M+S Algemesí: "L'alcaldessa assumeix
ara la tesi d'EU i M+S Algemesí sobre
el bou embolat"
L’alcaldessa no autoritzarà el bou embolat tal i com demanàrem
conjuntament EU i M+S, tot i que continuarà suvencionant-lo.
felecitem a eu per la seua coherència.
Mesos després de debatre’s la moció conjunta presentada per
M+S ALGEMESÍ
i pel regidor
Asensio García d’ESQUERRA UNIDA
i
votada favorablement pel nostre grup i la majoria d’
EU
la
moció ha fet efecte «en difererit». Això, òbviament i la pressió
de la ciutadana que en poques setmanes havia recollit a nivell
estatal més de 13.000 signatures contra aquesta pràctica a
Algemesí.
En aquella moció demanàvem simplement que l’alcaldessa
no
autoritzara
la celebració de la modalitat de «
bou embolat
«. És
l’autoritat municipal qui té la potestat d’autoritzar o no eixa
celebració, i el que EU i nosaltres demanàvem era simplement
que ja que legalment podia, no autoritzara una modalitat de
★ ★ ★
▶ [Instructions for the task] Return the entries in full. Do not alter them.

▶ [Solution to this task]
M+S Algemesí: "L'alcaldessa assumeix
ara la tesi d'EU i M+S Algemesí sobre
el bou embolat"
L’alcaldessa no autoritzarà el bou embolat tal i com demanàrem
conjuntament EU i M+S, tot i que continuarà suvencionant-lo.
felecitem a eu per la seua coherència.
Mesos després de debatre’s la moció conjunta presentada per
M+S ALGEMESÍ
i pel regidor
Asensio García d’ESQUERRA UNIDA
i
votada favorablement pel nostre grup i la majoria d’
EU
la
moció ha fet efecte «en difererit». Això, òbviament i la pressió
de la ciutadana que en poques setmanes havia recollit a nivell
estatal més de 13.000 signatures contra aquesta pràctica a
Algemesí.
En aquella moció demanàvem simplement que l’alcaldessa
no
autoritzara
la celebració de la modalitat de «
bou embolat
«. És
l’autoritat municipal qui té la potestat d’autoritzar o no eixa
celebració, i el que EU i nosaltres demanàvem era simplement
que ja que legalment podia, no autoritzara una modalitat de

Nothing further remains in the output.